Young's moduli of two wires A and B are in the ratio 7:4. Wire A is 2 m long and has radius R. Wire B is 1.5 m long and has radius 2 mm. If the two wires stretch by the same length for a given load, then the value of R is close to?

Correct option is A. 1.7 mm. Given Y_A / Y_B = 7/4, L_A = 2 m, A_A = π R^2, L_B = 1.5 m, A_B = π (2 mm)^2, F and ΔL are the same. We know that Young's modulus Y is given by:

Y = (F/A) / (ΔL/L) = FL / (AΔL)

For wire A:

Y_A = FL_A / (A_A ΔL) = F(2m) / (πR²ΔL)

For wire B:

Y_B = FL_B / (A_B ΔL) = F(1.5m) / (π(2mm)²ΔL)

Since the wires stretch by the same length (ΔL) for a given load (F), we can write the ratio of Young's moduli as:

Y_A / Y_B = (F(2m) / (πR²ΔL)) / (F(1.5m) / (π(2mm)²ΔL))

Simplifying, we get:

Y_A / Y_B = (2m * π(2mm)²) / (1.5m * πR²)

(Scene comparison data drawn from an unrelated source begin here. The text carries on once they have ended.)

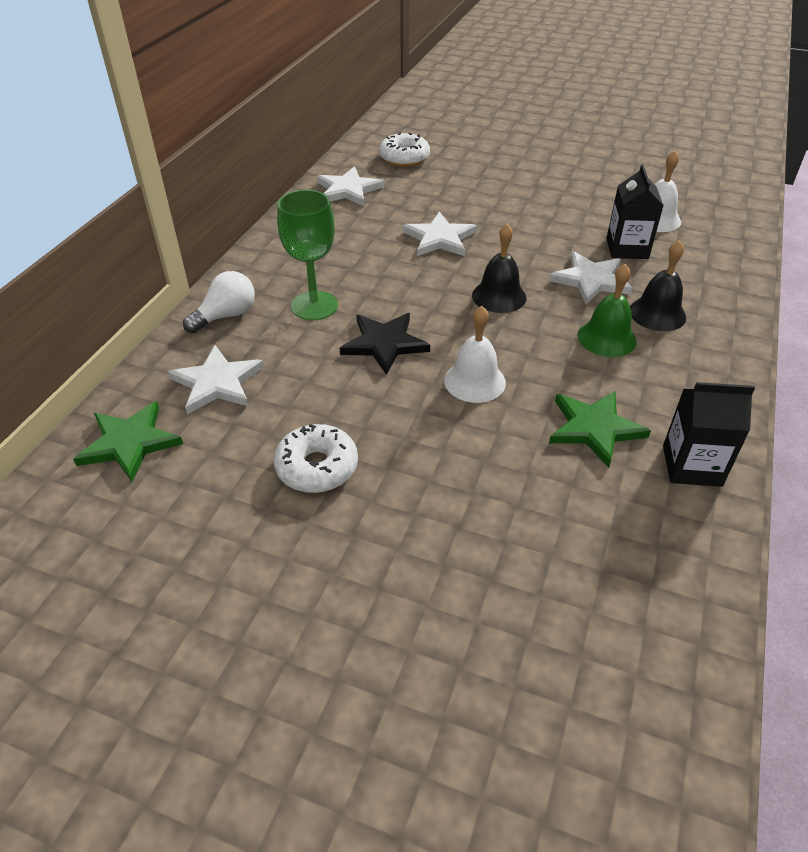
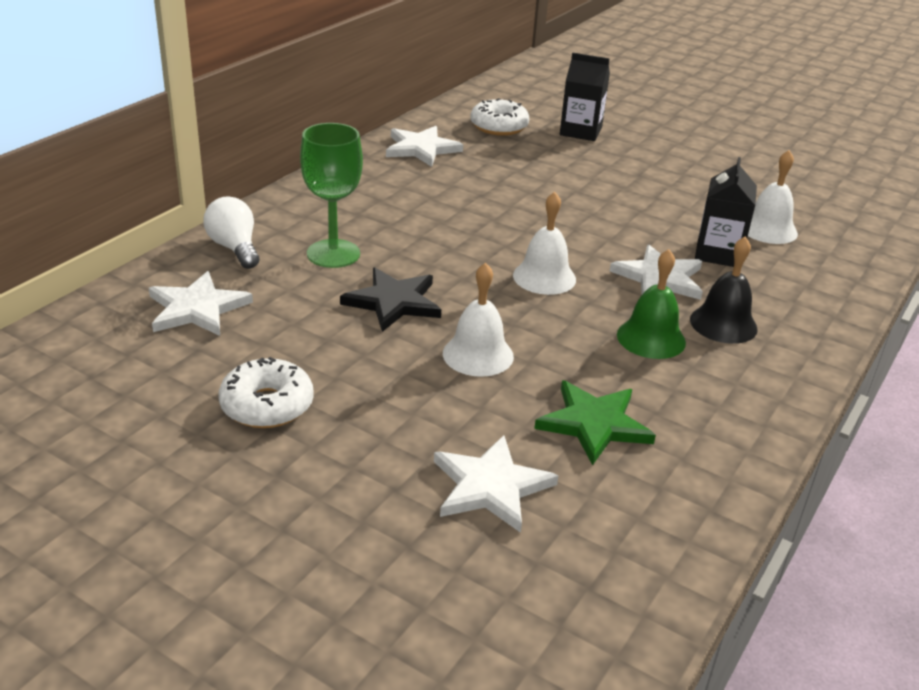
camera: 10 degrees right, 10 degrees down
green star [73,401,183,482] -> none
white light bulb [183,271,255,333] -> white light bulb turned 90 degrees counterclockwise [203,196,260,269]
white star [403,212,477,256] -> white star moved to [434,435,558,533]
black bell [472,224,526,313] -> white bell [513,192,576,295]
black carton [663,382,755,487] -> black carton moved to [560,53,610,141]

We are given that Y_A / Y_B = 7/4. Substituting this, we have:

7/4 = (2m * π(2mm)²) / (1.5m * πR²)

Solving for R²:

R² = (4 * 2m * π(2mm)²) / (7 * 1.5m * π)

R² = (8 * (2mm)²) / (10.5)

R² ≈ 3.05 mm²

Taking the square root:

R ≈ √3.05 mm² ≈ 1.75 mm

Therefore, the value of R is close to 1.7 mm.